The mid-century modern style of home design has oozed into the 21st century with ease, bringing comfort and sophistication to wherever one might find it. There are many items that usually receive the “mid-century” label, but how can a knowledgeable décor fan mesh them all into a home-friendly or office-friendly combo?

The simple solution would be to buy a bunch of them and stock your private spaces with mid-century furniture. But less is more in design, and in life, so a careful discrimination will always yield better results, regardless of where you live or even how much money you have!

How can I have a mid-century home for less? Take these 5 staples of great design, whose replicas are usually found for a very affordable amount, into consideration:

Chaise lounge sofa

One of these couches is perfect for not-so-spacious environments, and coupled with two Womb chair replicas, they’re usually enough to tie a living room together. They can even sometimes, if their size allows it, sit at the base of a large bed in a master bedroom, providing that much-needed extra comfort.

Flag halyard chair

Hans Wegner came up with the design for this piece of modern mid-century furniture while on holiday, so it’s no wonder sitting on it feels like going on vacation. Visually, however, it can be distracting and it is usually better place in outdoor environments (but not directly exposed to the elements, logically).
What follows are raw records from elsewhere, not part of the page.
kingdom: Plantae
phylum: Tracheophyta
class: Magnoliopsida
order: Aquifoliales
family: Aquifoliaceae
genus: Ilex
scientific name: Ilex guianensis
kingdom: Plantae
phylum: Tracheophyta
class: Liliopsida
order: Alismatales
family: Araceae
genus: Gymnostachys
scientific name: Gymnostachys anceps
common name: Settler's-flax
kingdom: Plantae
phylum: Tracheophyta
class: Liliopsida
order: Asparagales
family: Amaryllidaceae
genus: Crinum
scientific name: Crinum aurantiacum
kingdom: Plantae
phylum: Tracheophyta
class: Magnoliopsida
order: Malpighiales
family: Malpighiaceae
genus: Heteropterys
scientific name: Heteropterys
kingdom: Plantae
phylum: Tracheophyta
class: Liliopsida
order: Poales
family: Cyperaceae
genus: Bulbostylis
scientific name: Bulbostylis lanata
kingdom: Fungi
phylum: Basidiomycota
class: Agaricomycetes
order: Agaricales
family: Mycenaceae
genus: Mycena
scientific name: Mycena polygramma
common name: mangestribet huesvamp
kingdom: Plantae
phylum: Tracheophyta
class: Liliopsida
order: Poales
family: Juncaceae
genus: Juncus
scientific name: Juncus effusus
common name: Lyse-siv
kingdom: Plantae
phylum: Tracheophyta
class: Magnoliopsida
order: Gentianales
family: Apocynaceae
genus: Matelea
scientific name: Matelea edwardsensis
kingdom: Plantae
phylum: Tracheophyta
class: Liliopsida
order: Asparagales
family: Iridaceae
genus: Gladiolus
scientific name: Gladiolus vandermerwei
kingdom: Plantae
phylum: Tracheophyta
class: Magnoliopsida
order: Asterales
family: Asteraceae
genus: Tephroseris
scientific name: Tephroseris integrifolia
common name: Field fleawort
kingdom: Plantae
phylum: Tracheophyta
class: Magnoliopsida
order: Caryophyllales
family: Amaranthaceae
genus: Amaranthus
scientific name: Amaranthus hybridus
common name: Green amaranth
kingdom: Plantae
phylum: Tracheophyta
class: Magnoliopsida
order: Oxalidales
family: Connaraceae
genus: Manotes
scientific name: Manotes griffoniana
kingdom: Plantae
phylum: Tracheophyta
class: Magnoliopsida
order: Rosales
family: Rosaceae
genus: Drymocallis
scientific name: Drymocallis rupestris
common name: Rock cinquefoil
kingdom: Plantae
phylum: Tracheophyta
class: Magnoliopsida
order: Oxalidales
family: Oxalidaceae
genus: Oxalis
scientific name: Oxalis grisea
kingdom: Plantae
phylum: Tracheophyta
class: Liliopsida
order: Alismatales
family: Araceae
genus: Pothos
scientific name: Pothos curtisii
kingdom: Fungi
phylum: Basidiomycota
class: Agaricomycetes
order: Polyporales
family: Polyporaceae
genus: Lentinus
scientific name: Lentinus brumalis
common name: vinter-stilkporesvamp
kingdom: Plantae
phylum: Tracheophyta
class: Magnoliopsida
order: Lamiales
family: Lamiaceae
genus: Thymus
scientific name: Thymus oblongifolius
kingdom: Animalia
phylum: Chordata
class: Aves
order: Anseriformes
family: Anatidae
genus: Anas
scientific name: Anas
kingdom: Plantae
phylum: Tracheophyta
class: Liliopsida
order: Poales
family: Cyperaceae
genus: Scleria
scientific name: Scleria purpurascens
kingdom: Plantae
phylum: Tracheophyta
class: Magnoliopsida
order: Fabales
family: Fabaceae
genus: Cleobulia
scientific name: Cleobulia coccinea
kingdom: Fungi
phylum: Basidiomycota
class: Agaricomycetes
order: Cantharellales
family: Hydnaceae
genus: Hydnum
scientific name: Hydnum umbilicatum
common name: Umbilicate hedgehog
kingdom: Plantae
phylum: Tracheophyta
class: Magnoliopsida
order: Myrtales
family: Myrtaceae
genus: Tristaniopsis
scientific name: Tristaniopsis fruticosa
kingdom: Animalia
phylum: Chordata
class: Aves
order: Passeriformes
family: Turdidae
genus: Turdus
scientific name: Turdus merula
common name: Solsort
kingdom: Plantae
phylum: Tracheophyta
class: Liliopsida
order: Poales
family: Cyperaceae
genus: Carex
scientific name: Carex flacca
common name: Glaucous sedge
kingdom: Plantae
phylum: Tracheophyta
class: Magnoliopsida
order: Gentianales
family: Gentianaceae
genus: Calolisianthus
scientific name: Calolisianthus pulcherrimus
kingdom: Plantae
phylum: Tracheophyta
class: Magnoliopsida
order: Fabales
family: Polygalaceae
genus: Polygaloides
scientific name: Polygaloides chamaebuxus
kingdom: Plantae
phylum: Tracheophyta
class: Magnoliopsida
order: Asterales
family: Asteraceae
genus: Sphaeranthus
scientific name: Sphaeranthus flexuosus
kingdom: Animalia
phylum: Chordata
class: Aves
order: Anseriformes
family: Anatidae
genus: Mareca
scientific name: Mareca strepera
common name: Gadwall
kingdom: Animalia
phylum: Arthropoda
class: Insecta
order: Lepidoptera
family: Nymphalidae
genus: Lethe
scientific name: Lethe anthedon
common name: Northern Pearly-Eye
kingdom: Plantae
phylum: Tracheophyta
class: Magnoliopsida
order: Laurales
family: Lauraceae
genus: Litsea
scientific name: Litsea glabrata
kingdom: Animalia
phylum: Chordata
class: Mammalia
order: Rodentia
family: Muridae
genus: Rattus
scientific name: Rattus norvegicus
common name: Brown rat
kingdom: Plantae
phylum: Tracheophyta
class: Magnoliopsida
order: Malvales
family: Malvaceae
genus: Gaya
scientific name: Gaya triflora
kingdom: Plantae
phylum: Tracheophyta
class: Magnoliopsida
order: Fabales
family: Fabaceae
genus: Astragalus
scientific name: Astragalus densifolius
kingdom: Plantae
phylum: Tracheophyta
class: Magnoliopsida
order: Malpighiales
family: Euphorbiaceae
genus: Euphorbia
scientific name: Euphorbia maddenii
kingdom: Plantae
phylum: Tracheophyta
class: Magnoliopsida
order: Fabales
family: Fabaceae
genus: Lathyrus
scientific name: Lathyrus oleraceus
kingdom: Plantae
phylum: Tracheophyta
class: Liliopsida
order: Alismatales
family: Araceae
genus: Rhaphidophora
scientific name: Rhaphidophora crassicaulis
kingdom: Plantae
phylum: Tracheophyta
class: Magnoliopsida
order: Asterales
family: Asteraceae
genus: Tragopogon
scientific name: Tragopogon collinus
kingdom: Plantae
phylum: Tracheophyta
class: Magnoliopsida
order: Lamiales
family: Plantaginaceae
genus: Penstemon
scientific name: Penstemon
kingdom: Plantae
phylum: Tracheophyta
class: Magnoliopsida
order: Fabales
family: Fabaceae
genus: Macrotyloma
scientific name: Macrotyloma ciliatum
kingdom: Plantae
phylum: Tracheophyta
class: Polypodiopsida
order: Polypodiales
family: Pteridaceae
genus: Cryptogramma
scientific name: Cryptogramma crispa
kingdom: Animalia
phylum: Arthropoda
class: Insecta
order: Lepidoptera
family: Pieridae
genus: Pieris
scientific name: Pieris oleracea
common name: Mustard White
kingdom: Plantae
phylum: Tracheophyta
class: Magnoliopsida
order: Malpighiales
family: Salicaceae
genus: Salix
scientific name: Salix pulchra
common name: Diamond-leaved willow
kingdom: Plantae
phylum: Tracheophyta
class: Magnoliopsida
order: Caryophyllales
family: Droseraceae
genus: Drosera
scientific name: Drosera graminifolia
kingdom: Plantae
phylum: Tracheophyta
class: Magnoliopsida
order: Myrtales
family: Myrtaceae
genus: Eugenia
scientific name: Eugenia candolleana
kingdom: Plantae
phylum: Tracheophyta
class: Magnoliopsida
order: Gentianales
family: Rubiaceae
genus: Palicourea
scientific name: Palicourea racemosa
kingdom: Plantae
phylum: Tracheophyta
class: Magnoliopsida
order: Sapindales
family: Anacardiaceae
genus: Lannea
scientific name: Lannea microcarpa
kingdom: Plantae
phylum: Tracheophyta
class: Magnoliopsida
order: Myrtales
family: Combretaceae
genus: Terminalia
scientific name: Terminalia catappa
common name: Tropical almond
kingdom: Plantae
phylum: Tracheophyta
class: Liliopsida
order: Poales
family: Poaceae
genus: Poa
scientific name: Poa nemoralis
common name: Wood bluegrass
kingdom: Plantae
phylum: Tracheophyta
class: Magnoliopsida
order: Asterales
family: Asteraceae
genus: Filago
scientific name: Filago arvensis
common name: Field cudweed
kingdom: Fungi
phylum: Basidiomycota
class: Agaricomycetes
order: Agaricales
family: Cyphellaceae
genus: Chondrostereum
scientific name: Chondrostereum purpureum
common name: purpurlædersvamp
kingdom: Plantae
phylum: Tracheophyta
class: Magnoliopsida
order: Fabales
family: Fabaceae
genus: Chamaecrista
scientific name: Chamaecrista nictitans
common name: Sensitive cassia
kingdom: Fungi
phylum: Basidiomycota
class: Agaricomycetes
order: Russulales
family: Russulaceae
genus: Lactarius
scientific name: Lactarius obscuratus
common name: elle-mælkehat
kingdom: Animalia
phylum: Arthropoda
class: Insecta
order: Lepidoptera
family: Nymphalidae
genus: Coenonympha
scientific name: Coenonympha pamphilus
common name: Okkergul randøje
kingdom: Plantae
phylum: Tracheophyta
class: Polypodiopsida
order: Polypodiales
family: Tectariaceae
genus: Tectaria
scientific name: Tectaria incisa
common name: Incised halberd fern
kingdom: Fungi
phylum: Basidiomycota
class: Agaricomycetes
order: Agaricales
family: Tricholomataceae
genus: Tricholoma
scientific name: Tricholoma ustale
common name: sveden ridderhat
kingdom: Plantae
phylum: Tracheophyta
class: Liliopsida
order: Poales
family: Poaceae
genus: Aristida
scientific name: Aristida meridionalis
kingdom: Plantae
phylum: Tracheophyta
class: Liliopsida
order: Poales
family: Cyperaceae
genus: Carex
If you’re considering getting one for a study or living room, try not to pair it with many other items, and keep the furniture around it small.

Tulip table

We’ve already done many articles on the versatility and usability of this Eero Saarinen-designed table. Outdoors, indoors. Kitchen, dining room, even your bedroom if you’re brave enough! This is one of the most user-friendly articles on this list, but keep in mind: the more discreet you make it look, the less mid-century you’re making it. The tulip table was designed to stand out.

Noguchi table

Another eye catcher. The Noguchi table is made of two identical base pieces (usually carved from wood) and a triangular plate glass on top that should always have huge, round edges.

Beware of any Noguchi that seems too pointy around the edges! Buyers should also know that the Noguchi table does not feature the same usability than the item above. It is more of an aesthetic statement, and should be the sole protagonist of any living room.